We apply this same analysis to the takings claim under our State Constitution and find no taking of plaintiffs' businesses under either constitution.
III.
Plaintiffs claim the forfeiture of their video gaming machines effects a taking of the real property upon which their businesses are located.
To the extent § 12-21-2710 may be considered a land use regulation, we consider its economic impact, its interference with reasonable investment-backed expectations, and the character of the governmental action in determining whether there has been a regulatory taking. Eastern Enterprises v. Apfel, 524 U.S. 498 (1998). Although plaintiffs assert their real property is well-suited in location and configuration only to the video gaming business, they cannot tenably claim it will have absolutely no economic value if no longer used to house video gaming operations. Further, even if the regulation does deny the owner all economically viable use of his land, it does not constitute a taking if it substantially advances legitimate government interests. Lucas v. South Carolina Coastal Council, 505 U.S. 1003 (1992). As discussed above, we find the forfeiture of video gaming machines does substantially advance legitimate government interests in prohibiting illicit gaming.

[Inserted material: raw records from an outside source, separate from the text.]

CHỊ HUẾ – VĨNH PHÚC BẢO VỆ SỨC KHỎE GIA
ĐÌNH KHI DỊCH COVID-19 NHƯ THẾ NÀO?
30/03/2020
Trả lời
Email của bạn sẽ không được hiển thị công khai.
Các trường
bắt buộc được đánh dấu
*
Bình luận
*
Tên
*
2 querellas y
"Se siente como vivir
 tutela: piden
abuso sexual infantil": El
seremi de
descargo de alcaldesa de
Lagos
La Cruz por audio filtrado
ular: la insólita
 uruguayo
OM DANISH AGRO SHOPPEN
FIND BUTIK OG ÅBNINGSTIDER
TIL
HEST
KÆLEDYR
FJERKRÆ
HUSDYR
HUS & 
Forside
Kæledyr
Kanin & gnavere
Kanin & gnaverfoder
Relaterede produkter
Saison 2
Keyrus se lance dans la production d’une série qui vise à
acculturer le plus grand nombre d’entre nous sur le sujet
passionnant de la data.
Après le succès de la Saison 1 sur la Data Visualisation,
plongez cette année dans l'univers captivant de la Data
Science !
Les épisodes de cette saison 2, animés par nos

Moreover, even where he is deprived of all economically viable use of his property, an owner must still have reasonable investment-backed expectations to establish a taking. Good v. United States, 189 F.3d 1355 (Fed. Cir. 1999); McQueen v. South Carolina Coastal Council, Op. No. 25108 (S.C. Sup. Ct. filed April 17, 2000) (Shearouse Adv. Sh. No. 15 at 1). A property owner operating in a highly regulated field cannot assert a reasonable expectation that government regulation will not be altered to his detriment. Concrete Pipe and Products of California Inc. v Constr. Laborers Pension Trust for Southern California, 508 U.S. 602 (1993); Connolly v. Pension Benefit Guar. Corp, 475 U.S. 211 (1986). Where, as here, the regulatory climate renders an owner's investment-backed expectations unreasonable, no taking will be found. Good, 189 F.3d at 1362 63 (finding that in light of growing public consciousness and sensitivity on issue, owner must have been aware that the standards and conditions governing the issuance of permits could change to his detriment).

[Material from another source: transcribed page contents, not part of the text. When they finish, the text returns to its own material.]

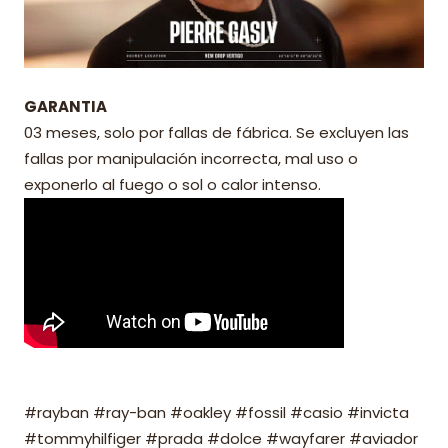
GARANTIA
03 meses, solo por fallas de fábrica. Se excluyen las
fallas por manipulación incorrecta, mal uso o
exponerlo al fuego o sol o calor intenso.
#rayban #ray-ban #oakley #fossil #casio #invicta
#tommyhilfiger #prada #dolce #wayfarer #aviador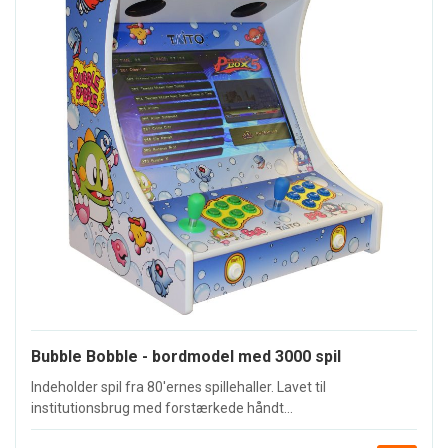
Bubble Bobble - bordmodel med 3000 spil
Indeholder spil fra 80'ernes spillehaller. Lavet til
institutionsbrug med forstærkede håndt...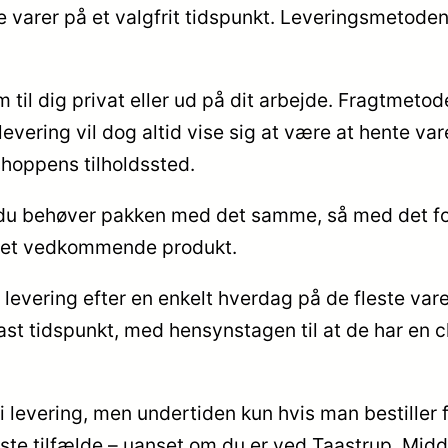
ilte varer på et valgfrit tidspunkt. Leveringsmetode
il dig privat eller ud på dit arbejde. Fragtmetode
evering vil dog altid vise sig at være at hente var
shoppens tilholdssted.
ld du behøver pakken med det samme, så med det for
r det vedkommende produkt.
il levering efter en enkelt hverdag på de fleste v
st tidspunkt, med hensynstagen til at de har en ch
ri levering, men undertiden kun hvis man bestiller
este tilfælde – uanset om du er ved Taastrup, Middel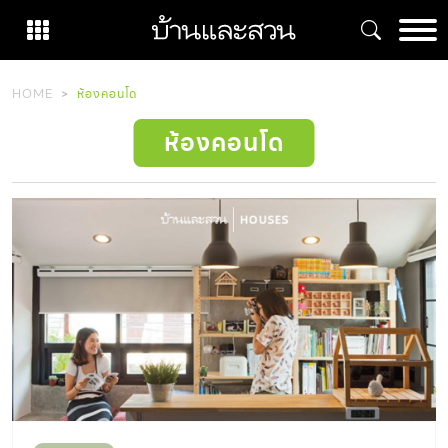
Skip
to
content
HOME
ห้องคอนโด
ห้องคอนโด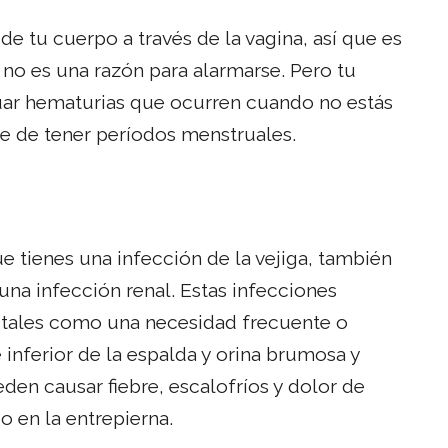
de tu cuerpo a través de la vagina, así que es
no es una razón para alarmarse. Pero tu
uar hematurias que ocurren cuando no estás
te de tener períodos menstruales.
e tienes una infección de la vejiga, también
una infección renal. Estas infecciones
, tales como una necesidad frecuente o
e inferior de la espalda y orina brumosa y
en causar fiebre, escalofríos y dolor de
o en la entrepierna.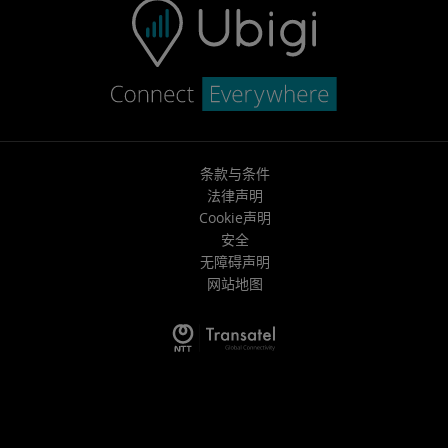
条款与条件
法律声明
Cookie声明
安全
无障碍声明
网站地图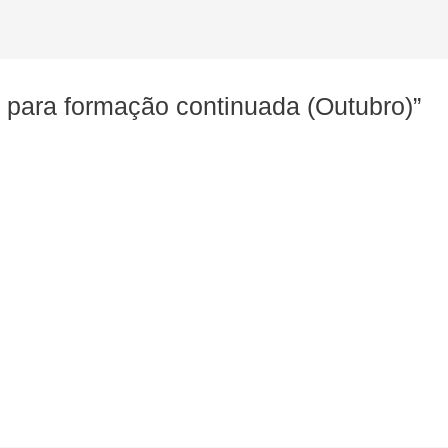
 para formação continuada (Outubro)”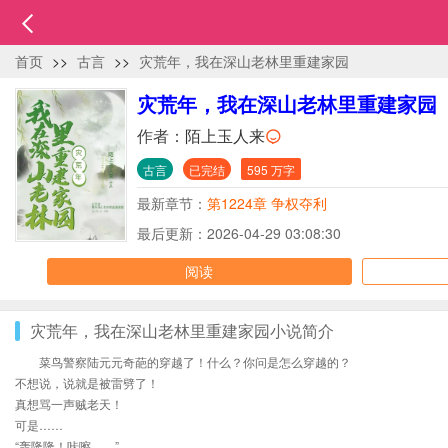
首页
>>
古言
>>
灾荒年，我在深山老林里重建家园
灾荒年，我在深山老林里重建家园
作者：
陌上玉人来
古言
已完结
595 万字
最新章节：
第1224章 争权夺利
最后更新：2026-04-29 03:08:30
阅读
灾荒年，我在深山老林里重建家园小说简介
菜鸟警察陆元元奇葩的穿越了！什么？你问是怎么穿越的？
不想说，说就是被雷劈了！
真想骂一声贼老天！
可是……
“轰隆隆！咔嚓……”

We apply this same analysis to the takings claim under our State Constitution and conclude plaintiffs have established no taking of their real property under either constitution.
CONCLUSION
Because we find plaintiffs' takings claims to be without merit, we refuse to enjoin the enforcement of Part I of Act No. 125. Further, we summarily dispose of plaintiffs' 42 U.S.C. § 1983 cause of action. See Brown v. Evatt, 322 S.C. 189, 470 S.E.2d 848 (1996) (§ 1983 cause of action fails where no constitutional deprivation).
INJUNCTION DENIED.
TOAL, C.J., BURNETT, PLEICONES, JJ., and Acting Justice James W. Johnson, Jr., concur.